• FRAGMENTO DE TEXTO:
══════

Con
un sol de justicia quemando la dureza de una tierra manchada de olvido y la
aridez de un paisaje indomable, Claudia Cardinale se bajaba del tren para
saldar las cuentas con un pasado que se resistía a desaparecer. Hasta que llegó su hora o, en su
traducción original, Érase una vez en el
oeste (Sergio Leone, 1968) suponía para el western, género cinematográfico icónico-masculino por excelencia,
la primera vez que una mujer, más allá de ser mero objeto y causa de disputas entre
grandes arquetipos de virilidad, ocupaba el eje central de una trama y asumía
en soledad el timón de un destino personal, histórico y colectivo.
La
maravillosa película que el romano Sergio Leone dirigió en 1968, ambientada en
las postrimerías de la Guerra de Secesión americana, representaba el epílogo de
un mundo que se extinguía y la obertura de un nuevo tiempo marcado por el
nacimiento de la modernidad.
A
un lado, el salvaje oeste, universo de antihéroes solitarios, historias
individuales de lucha y redención y tierras sumidas en el abandono. Al otro, la
belleza italotunecina y la inspiradora personalidad de Claudia que, con el tren,
traía las medidas del futuro y la civilización y un nuevo orden de la vida marcado
por la comunicación y la apertura al exterior.

══════

• EXTRACTO DE DATOS:
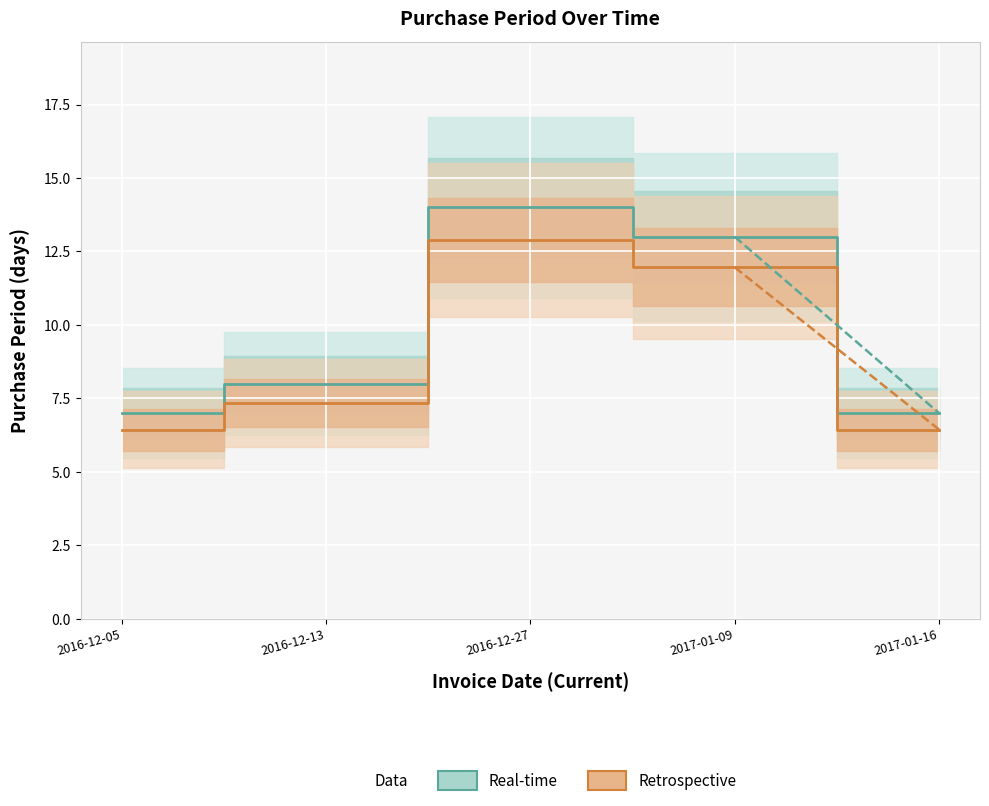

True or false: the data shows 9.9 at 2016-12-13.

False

══════

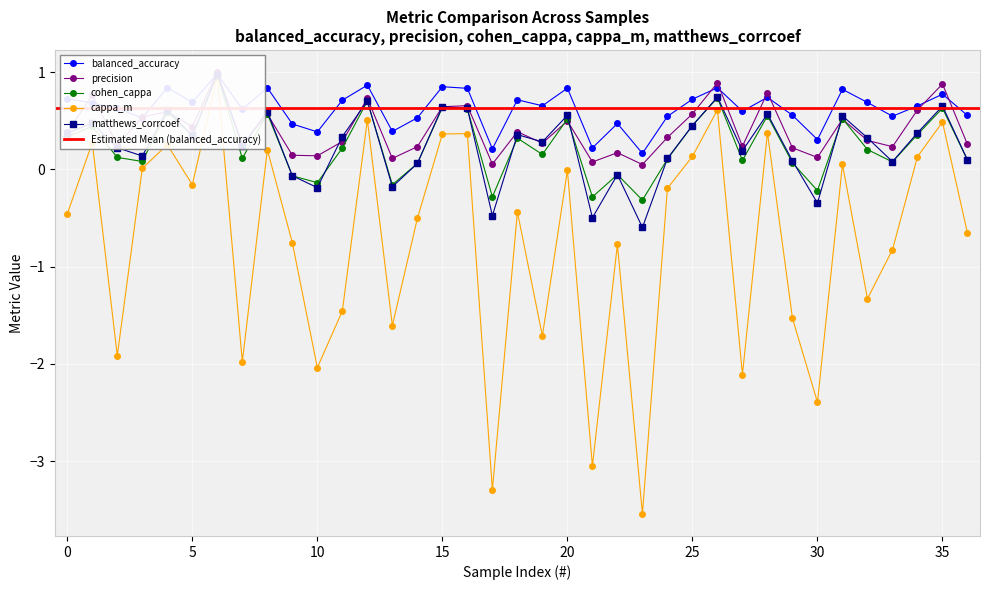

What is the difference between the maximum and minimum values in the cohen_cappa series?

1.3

══════

• REQUISITOS DEL EJERCICIO: Prosigue el texto sobre Claudia Cardinale en Hasta que llegó su hora a partir de su última oración. El listado proviene de una fuente distinta a la del texto.

• RESULTADO DE LA TAREA:
El
momento social y político que atraviesa nuestro país, con el debate territorial
encima de la mesa al hilo de la cuestión catalana, ha surgido como un tiempo propicio para
reflexionar sobre el marco de convivencia que regula la vida de las gentes en
el espacio que compartimos. Hace tambalearse, desde el plano lingüístico, la
objetividad de ciertos conceptos acuñados y asumidos como inamovibles en
nuestra conciencia colectiva (Estado, nación, región) y ha hecho,
desgraciadamente, resucitar ciertos fantasmas que desfilan bajo la forma de
excluyentes radicalismos identitarios de diverso signo. Cuando las bandeas
ondean no como expresión de la pertenencia geográfica que enraíza y da
identidad y riqueza a la vida de los pueblos, sino como ariete de la diferencia
y emblema de la confrontación, el diagnóstico de nuestra sociedad empieza a
pasar de grave a muy crítico.
Pero
toda esta coyuntura apunta y pone el foco también en una herida sangrante que
nos hace tomar conciencia de la injusticia y la enorme brecha de desigualdad
que padecemos entre nuestros propios territorios.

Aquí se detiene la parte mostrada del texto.